This is a collection of my experiences using force-based algorithms to draw graphs.

I used this algorithm in the Wiki Spiderweb application.

Here the good points:

- Easy to implement
- Natural looking results
- User interaction is possible
- Some influence of placement of nodes

Here the problem areas:

- Computationally intensive: O(n^2)
- Layout can become jittery and unstable (at least my implementation that uses real elapsed time for the iterations)
- Difficult to avoid overlapping nodes
- Nodes can end up very close to each other

# Easy to implement

This is the basic implementation:

public boolean simulate(float time) { for (Node node1 : nodes) { for (Node node2 : nodes) { if (node1 == node2) { continue; } float distanceSquare = getDistanceSquare(node1, node2); float deltaX = node1.x-node2.x; float deltaY = node1.y-node2.y; node1.forceX += repulsionForce * deltaX / distanceSquare; node1.forceY += repulsionForce * deltaY / distanceSquare; } } for (Connection connection : connections) { float deltaX = connection.node2.x - connection.node1.x; float deltaY = connection.node2.y - connection.node1.y; float attractionX = attractionForce * deltaX; float attractionY = attractionForce * deltaY; connection.node1.forceX += attractionX; connection.node1.forceY += attractionY; connection.node2.forceX += -attractionX; connection.node2.forceY += -attractionY; } boolean moving = false; for (Node node : nodes) { node.speedX = minAbs(MAX_SPEED, (node.speedX + node.forceX) * damping); node.speedY = minAbs(MAX_SPEED, (node.speedY + node.forceY) * damping); if (node.speedX > NOT_MOVING_THRESHOLD || node.speedY > NOT_MOVING_THRESHOLD) { moving = true; } if (!node.drag && !node.fix) { node.x += node.speedX * time; node.y += node.speedY * time; } node.forceX = 0; node.forceY = 0; } return moving; }

In the Wiki Spiderweb application I have a few modifications to this basic algorithm.
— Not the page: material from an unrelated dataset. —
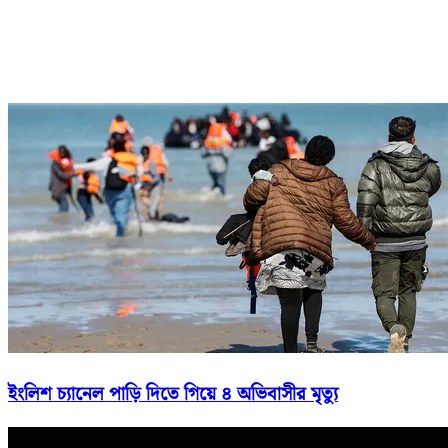
ইংলিশ চ্যানেল পাড়ি দিতে গিয়ে ৪ অভিবাসীর মৃত্যু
All of these changes modify the repulsion/attraction functions to adapt for some concrete issues I had with small screen estate, overlapping nodes, …

# Natural looking results

This is of course a personal opinion, but I like the organic looking results and find the aesthetically pleasing.

# Interactive

Since the algorithm is iterative it is easy to implement interaction with the graph as it moves the nodes around.

First we render the nodes after every iteration of the algorithm.

This turns the graph into a dynamic and not something that just presents a final result.

Second we allow the user to drag nodes around.

The algorithm will simply continue to move the other nodes around, which results in a natural looking dragging of the connected nodes.

# Some influence of placement of nodes.

The client code does not have much influence about the actual placement of nodes.

One of the few things it can control is the initial placement of new nodes.

In the Wiki Spiderweb application new nodes are initially placed at a random location close to the parent node.

Since they are all very close to each other the new nodes will have a strong repulsion force, which leads to an explosion effect where the new nodes look like an expanding cloud.

The central parent node tends to move very little, since it is equally repulsed from all its child nodes.

Already existing nodes are pushed outwards by the expanding cloud of new nodes.

The current implementation simply randomizes the x,y coordinates inside small boundaries.

The new nodes are therefore initially placed in a small square. This is actually noticeable if there are enough new nodes.

To improve this the new nodes could be placed randomly inside a circular radius instead of a square region.

If the new nodes are of different types (I am planning to add images and grouping nodes for chapters in the Wiki application) it would be possible to place the new nodes

grouped by type.

# Computationally intensive: O(n^2)

The basic algorithm is square and the only optimization possible is to make *n* as small as possible.

The obvious way to do this is to sort the nodes into groups and only run the algorithm with nodes close to each other.

I plan to sort the nodes into quadrants and let the nested loops of a single quadrant iterate over the 8 neighbor quadrants.

If the forces of far away nodes are considered important, the nodes of each quadrant could be aggregated into a single node and only this node would be used for the repulsion function.

# Layout can become jittery and unstable

At least my implementation that uses real elapsed time for the iterations shows this behavior.

Adaptive cooling would probably solve this issue.

# Difficult to avoid overlapping nodes.

The algorithm treats nodes as points without size.

But in reality I want to show text or images in the nodes, so many of them will overlap each other.

I attempted several modifications of the algorithm to avoid overlapping nodes but was not happy with the results.

These modifications tried to make the repulsion function aware of whether any nodes where overlapping.

Unfortunately did lead to unstable local minimas, so that the graph became jittery and did not find a stable solution.

Maybe a smarter function without any discontinuities would work.

I also plan to investigate the PRISM algorithm as soon as I have time.

# Nodes can end up very close to each other.

Graphs with many interconnected nodes can end up with some nodes being forced very close to each other.